Scan the records for the word "background". Return each line where it is found.

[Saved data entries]
※

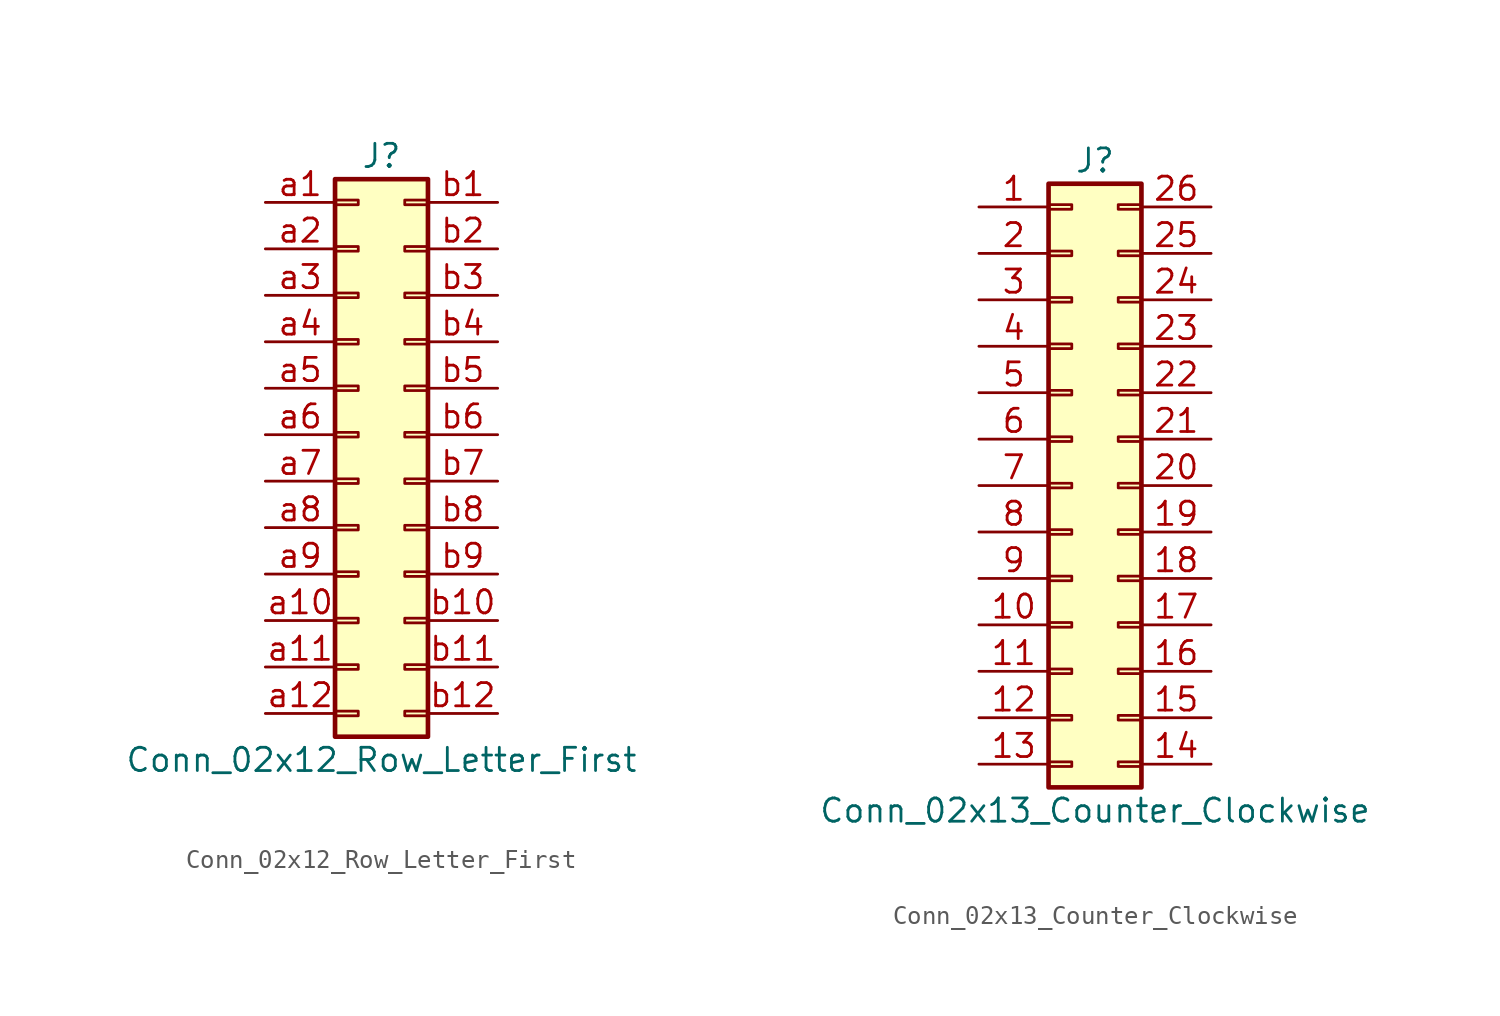
<source format=kicad_sym>
(kicad_symbol_lib
  (version 20201005)
  (generator kicad_symbol_editor)
  (symbol "Connector_Generic:Conn_02x12_Row_Letter_First"
    (pin_names
      (offset 1.016) hide)
    (property "Reference" "J"
      (at 1.27 15.24 0)
      (effects (font (size 1.27 1.27))))
    (property "Value" "Conn_02x12_Row_Letter_First"
      (at 1.27 -17.78 0)
      (effects (font (size 1.27 1.27))))
    (symbol "Conn_02x12_Row_Letter_First_1_1"
      (rectangle (start -1.27 -4.953) (end 0 -5.207) (stroke (width 0.152)) (fill (type none)))
      (rectangle (start -1.27 -7.493) (end 0 -7.747) (stroke (width 0.152)) (fill (type none)))
      (rectangle (start -1.27 -10.033) (end 0 -10.287) (stroke (width 0.152)) (fill (type none)))
      (rectangle (start -1.27 -12.573) (end 0 -12.827) (stroke (width 0.152)) (fill (type none)))
      (rectangle (start -1.27 -15.113) (end 0 -15.367) (stroke (width 0.152)) (fill (type none)))
      (rectangle (start -1.27 -2.413) (end 0 -2.667) (stroke (width 0.152)) (fill (type none)))
      (rectangle (start -1.27 2.667) (end 0 2.413) (stroke (width 0.152)) (fill (type none)))
      (rectangle (start -1.27 5.207) (end 0 4.953) (stroke (width 0.152)) (fill (type none)))
      (rectangle (start -1.27 7.747) (end 0 7.493) (stroke (width 0.152)) (fill (type none)))
      (rectangle (start -1.27 10.287) (end 0 10.033) (stroke (width 0.152)) (fill (type none)))
      (rectangle (start -1.27 0.127) (end 0 -0.127) (stroke (width 0.152)) (fill (type none)))
      (rectangle (start -1.27 12.827) (end 0 12.573) (stroke (width 0.152)) (fill (type none)))
      (rectangle (start -1.27 13.97) (end 3.81 -16.51) (stroke (width 0.254)) (fill (type background)))
      (rectangle (start 3.81 -4.953) (end 2.54 -5.207) (stroke (width 0.152)) (fill (type none)))
      (rectangle (start 3.81 -7.493) (end 2.54 -7.747) (stroke (width 0.152)) (fill (type none)))
      (rectangle (start 3.81 -10.033) (end 2.54 -10.287) (stroke (width 0.152)) (fill (type none)))
      (rectangle (start 3.81 -12.573) (end 2.54 -12.827) (stroke (width 0.152)) (fill (type none)))
      (rectangle (start 3.81 -15.113) (end 2.54 -15.367) (stroke (width 0.152)) (fill (type none)))
      (rectangle (start 3.81 -2.413) (end 2.54 -2.667) (stroke (width 0.152)) (fill (type none)))
      (rectangle (start 3.81 2.667) (end 2.54 2.413) (stroke (width 0.152)) (fill (type none)))
      (rectangle (start 3.81 5.207) (end 2.54 4.953) (stroke (width 0.152)) (fill (type none)))
      (rectangle (start 3.81 7.747) (end 2.54 7.493) (stroke (width 0.152)) (fill (type none)))
      (rectangle (start 3.81 10.287) (end 2.54 10.033) (stroke (width 0.152)) (fill (type none)))
      (rectangle (start 3.81 0.127) (end 2.54 -0.127) (stroke (width 0.152)) (fill (type none)))
      (rectangle (start 3.81 12.827) (end 2.54 12.573) (stroke (width 0.152)) (fill (type none)))
      (pin passive line (at -5.08 12.7 0) (length 3.81) (name "Pin_a1" (effects (font (size 1.27 1.27)))) (number "a1" (effects (font (size 1.27 1.27)))))
      (pin passive line (at -5.08 -10.16 0) (length 3.81) (name "Pin_a10" (effects (font (size 1.27 1.27)))) (number "a10" (effects (font (size 1.27 1.27)))))
      (pin passive line (at -5.08 -12.7 0) (length 3.81) (name "Pin_a11" (effects (font (size 1.27 1.27)))) (number "a11" (effects (font (size 1.27 1.27)))))
      (pin passive line (at -5.08 -15.24 0) (length 3.81) (name "Pin_a12" (effects (font (size 1.27 1.27)))) (number "a12" (effects (font (size 1.27 1.27)))))
      (pin passive line (at -5.08 10.16 0) (length 3.81) (name "Pin_a2" (effects (font (size 1.27 1.27)))) (number "a2" (effects (font (size 1.27 1.27)))))
      (pin passive line (at -5.08 7.62 0) (length 3.81) (name "Pin_a3" (effects (font (size 1.27 1.27)))) (number "a3" (effects (font (size 1.27 1.27)))))
      (pin passive line (at -5.08 5.08 0) (length 3.81) (name "Pin_a4" (effects (font (size 1.27 1.27)))) (number "a4" (effects (font (size 1.27 1.27)))))
      (pin passive line (at -5.08 2.54 0) (length 3.81) (name "Pin_a5" (effects (font (size 1.27 1.27)))) (number "a5" (effects (font (size 1.27 1.27)))))
      (pin passive line (at -5.08 0 0) (length 3.81) (name "Pin_a6" (effects (font (size 1.27 1.27)))) (number "a6" (effects (font (size 1.27 1.27)))))
      (pin passive line (at -5.08 -2.54 0) (length 3.81) (name "Pin_a7" (effects (font (size 1.27 1.27)))) (number "a7" (effects (font (size 1.27 1.27)))))
      (pin passive line (at -5.08 -5.08 0) (length 3.81) (name "Pin_a8" (effects (font (size 1.27 1.27)))) (number "a8" (effects (font (size 1.27 1.27)))))
      (pin passive line (at -5.08 -7.62 0) (length 3.81) (name "Pin_a9" (effects (font (size 1.27 1.27)))) (number "a9" (effects (font (size 1.27 1.27)))))
      (pin passive line (at 7.62 12.7 180) (length 3.81) (name "Pin_b1" (effects (font (size 1.27 1.27)))) (number "b1" (effects (font (size 1.27 1.27)))))
      (pin passive line (at 7.62 -10.16 180) (length 3.81) (name "Pin_b10" (effects (font (size 1.27 1.27)))) (number "b10" (effects (font (size 1.27 1.27)))))
      (pin passive line (at 7.62 -12.7 180) (length 3.81) (name "Pin_b11" (effects (font (size 1.27 1.27)))) (number "b11" (effects (font (size 1.27 1.27)))))
      (pin passive line (at 7.62 -15.24 180) (length 3.81) (name "Pin_b12" (effects (font (size 1.27 1.27)))) (number "b12" (effects (font (size 1.27 1.27)))))
      (pin passive line (at 7.62 10.16 180) (length 3.81) (name "Pin_b2" (effects (font (size 1.27 1.27)))) (number "b2" (effects (font (size 1.27 1.27)))))
      (pin passive line (at 7.62 7.62 180) (length 3.81) (name "Pin_b3" (effects (font (size 1.27 1.27)))) (number "b3" (effects (font (size 1.27 1.27)))))
      (pin passive line (at 7.62 5.08 180) (length 3.81) (name "Pin_b4" (effects (font (size 1.27 1.27)))) (number "b4" (effects (font (size 1.27 1.27)))))
      (pin passive line (at 7.62 2.54 180) (length 3.81) (name "Pin_b5" (effects (font (size 1.27 1.27)))) (number "b5" (effects (font (size 1.27 1.27)))))
      (pin passive line (at 7.62 0 180) (length 3.81) (name "Pin_b6" (effects (font (size 1.27 1.27)))) (number "b6" (effects (font (size 1.27 1.27)))))
      (pin passive line (at 7.62 -2.54 180) (length 3.81) (name "Pin_b7" (effects (font (size 1.27 1.27)))) (number "b7" (effects (font (size 1.27 1.27)))))
      (pin passive line (at 7.62 -5.08 180) (length 3.81) (name "Pin_b8" (effects (font (size 1.27 1.27)))) (number "b8" (effects (font (size 1.27 1.27)))))
      (pin passive line (at 7.62 -7.62 180) (length 3.81) (name "Pin_b9" (effects (font (size 1.27 1.27)))) (number "b9" (effects (font (size 1.27 1.27)))))))
  (symbol "Connector_Generic:Conn_02x13_Counter_Clockwise"
    (pin_names
      (offset 1.016) hide)
    (property "Reference" "J"
      (at 1.27 17.78 0)
      (effects (font (size 1.27 1.27))))
    (property "Value" "Conn_02x13_Counter_Clockwise"
      (at 1.27 -17.78 0)
      (effects (font (size 1.27 1.27))))
    (symbol "Conn_02x13_Counter_Clockwise_1_1"
      (rectangle (start -1.27 -4.953) (end 0 -5.207) (stroke (width 0.152)) (fill (type none)))
      (rectangle (start -1.27 -7.493) (end 0 -7.747) (stroke (width 0.152)) (fill (type none)))
      (rectangle (start -1.27 -10.033) (end 0 -10.287) (stroke (width 0.152)) (fill (type none)))
      (rectangle (start -1.27 -12.573) (end 0 -12.827) (stroke (width 0.152)) (fill (type none)))
      (rectangle (start -1.27 -15.113) (end 0 -15.367) (stroke (width 0.152)) (fill (type none)))
      (rectangle (start -1.27 -2.413) (end 0 -2.667) (stroke (width 0.152)) (fill (type none)))
      (rectangle (start -1.27 2.667) (end 0 2.413) (stroke (width 0.152)) (fill (type none)))
      (rectangle (start -1.27 5.207) (end 0 4.953) (stroke (width 0.152)) (fill (type none)))
      (rectangle (start -1.27 7.747) (end 0 7.493) (stroke (width 0.152)) (fill (type none)))
      (rectangle (start -1.27 10.287) (end 0 10.033) (stroke (width 0.152)) (fill (type none)))
      (rectangle (start -1.27 0.127) (end 0 -0.127) (stroke (width 0.152)) (fill (type none)))
      (rectangle (start -1.27 12.827) (end 0 12.573) (stroke (width 0.152)) (fill (type none)))
      (rectangle (start -1.27 15.367) (end 0 15.113) (stroke (width 0.152)) (fill (type none)))
      (rectangle (start -1.27 16.51) (end 3.81 -16.51) (stroke (width 0.254)) (fill (type background)))
      (rectangle (start 3.81 -4.953) (end 2.54 -5.207) (stroke (width 0.152)) (fill (type none)))
      (rectangle (start 3.81 -7.493) (end 2.54 -7.747) (stroke (width 0.152)) (fill (type none)))
      (rectangle (start 3.81 -10.033) (end 2.54 -10.287) (stroke (width 0.152)) (fill (type none)))
      (rectangle (start 3.81 -12.573) (end 2.54 -12.827) (stroke (width 0.152)) (fill (type none)))
      (rectangle (start 3.81 -15.113) (end 2.54 -15.367) (stroke (width 0.152)) (fill (type none)))
      (rectangle (start 3.81 -2.413) (end 2.54 -2.667) (stroke (width 0.152)) (fill (type none)))
      (rectangle (start 3.81 2.667) (end 2.54 2.413) (stroke (width 0.152)) (fill (type none)))
      (rectangle (start 3.81 5.207) (end 2.54 4.953) (stroke (width 0.152)) (fill (type none)))
      (rectangle (start 3.81 7.747) (end 2.54 7.493) (stroke (width 0.152)) (fill (type none)))
      (rectangle (start 3.81 10.287) (end 2.54 10.033) (stroke (width 0.152)) (fill (type none)))
      (rectangle (start 3.81 0.127) (end 2.54 -0.127) (stroke (width 0.152)) (fill (type none)))
      (rectangle (start 3.81 12.827) (end 2.54 12.573) (stroke (width 0.152)) (fill (type none)))
      (rectangle (start 3.81 15.367) (end 2.54 15.113) (stroke (width 0.152)) (fill (type none)))
      (pin passive line (at -5.08 15.24 0) (length 3.81) (name "Pin_1" (effects (font (size 1.27 1.27)))) (number "1" (effects (font (size 1.27 1.27)))))
      (pin passive line (at -5.08 -7.62 0) (length 3.81) (name "Pin_10" (effects (font (size 1.27 1.27)))) (number "10" (effects (font (size 1.27 1.27)))))
      (pin passive line (at -5.08 -10.16 0) (length 3.81) (name "Pin_11" (effects (font (size 1.27 1.27)))) (number "11" (effects (font (size 1.27 1.27)))))
      (pin passive line (at -5.08 -12.7 0) (length 3.81) (name "Pin_12" (effects (font (size 1.27 1.27)))) (number "12" (effects (font (size 1.27 1.27)))))
      (pin passive line (at -5.08 -15.24 0) (length 3.81) (name "Pin_13" (effects (font (size 1.27 1.27)))) (number "13" (effects (font (size 1.27 1.27)))))
      (pin passive line (at 7.62 -15.24 180) (length 3.81) (name "Pin_14" (effects (font (size 1.27 1.27)))) (number "14" (effects (font (size 1.27 1.27)))))
      (pin passive line (at 7.62 -12.7 180) (length 3.81) (name "Pin_15" (effects (font (size 1.27 1.27)))) (number "15" (effects (font (size 1.27 1.27)))))
      (pin passive line (at 7.62 -10.16 180) (length 3.81) (name "Pin_16" (effects (font (size 1.27 1.27)))) (number "16" (effects (font (size 1.27 1.27)))))
      (pin passive line (at 7.62 -7.62 180) (length 3.81) (name "Pin_17" (effects (font (size 1.27 1.27)))) (number "17" (effects (font (size 1.27 1.27)))))
      (pin passive line (at 7.62 -5.08 180) (length 3.81) (name "Pin_18" (effects (font (size 1.27 1.27)))) (number "18" (effects (font (size 1.27 1.27)))))
      (pin passive line (at 7.62 -2.54 180) (length 3.81) (name "Pin_19" (effects (font (size 1.27 1.27)))) (number "19" (effects (font (size 1.27 1.27)))))
      (pin passive line (at -5.08 12.7 0) (length 3.81) (name "Pin_2" (effects (font (size 1.27 1.27)))) (number "2" (effects (font (size 1.27 1.27)))))
      (pin passive line (at 7.62 0 180) (length 3.81) (name "Pin_20" (effects (font (size 1.27 1.27)))) (number "20" (effects (font (size 1.27 1.27)))))
      (pin passive line (at 7.62 2.54 180) (length 3.81) (name "Pin_21" (effects (font (size 1.27 1.27)))) (number "21" (effects (font (size 1.27 1.27)))))
      (pin passive line (at 7.62 5.08 180) (length 3.81) (name "Pin_22" (effects (font (size 1.27 1.27)))) (number "22" (effects (font (size 1.27 1.27)))))
      (pin passive line (at 7.62 7.62 180) (length 3.81) (name "Pin_23" (effects (font (size 1.27 1.27)))) (number "23" (effects (font (size 1.27 1.27)))))
      (pin passive line (at 7.62 10.16 180) (length 3.81) (name "Pin_24" (effects (font (size 1.27 1.27)))) (number "24" (effects (font (size 1.27 1.27)))))
      (pin passive line (at 7.62 12.7 180) (length 3.81) (name "Pin_25" (effects (font (size 1.27 1.27)))) (number "25" (effects (font (size 1.27 1.27)))))
      (pin passive line (at 7.62 15.24 180) (length 3.81) (name "Pin_26" (effects (font (size 1.27 1.27)))) (number "26" (effects (font (size 1.27 1.27)))))
      (pin passive line (at -5.08 10.16 0) (length 3.81) (name "Pin_3" (effects (font (size 1.27 1.27)))) (number "3" (effects (font (size 1.27 1.27)))))
      (pin passive line (at -5.08 7.62 0) (length 3.81) (name "Pin_4" (effects (font (size 1.27 1.27)))) (number "4" (effects (font (size 1.27 1.27)))))
      (pin passive line (at -5.08 5.08 0) (length 3.81) (name "Pin_5" (effects (font (size 1.27 1.27)))) (number "5" (effects (font (size 1.27 1.27)))))
      (pin passive line (at -5.08 2.54 0) (length 3.81) (name "Pin_6" (effects (font (size 1.27 1.27)))) (number "6" (effects (font (size 1.27 1.27)))))
      (pin passive line (at -5.08 0 0) (length 3.81) (name "Pin_7" (effects (font (size 1.27 1.27)))) (number "7" (effects (font (size 1.27 1.27)))))
      (pin passive line (at -5.08 -2.54 0) (length 3.81) (name "Pin_8" (effects (font (size 1.27 1.27)))) (number "8" (effects (font (size 1.27 1.27)))))
      (pin passive line (at -5.08 -5.08 0) (length 3.81) (name "Pin_9" (effects (font (size 1.27 1.27)))) (number "9" (effects (font (size 1.27 1.27))))))))
</source>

※

- **RESULT OF THE EXERCISE**
      (rectangle (start -1.27 13.97) (end 3.81 -16.51) (stroke (width 0.254)) (fill (type background)))
      (rectangle (start -1.27 16.51) (end 3.81 -16.51) (stroke (width 0.254)) (fill (type background)))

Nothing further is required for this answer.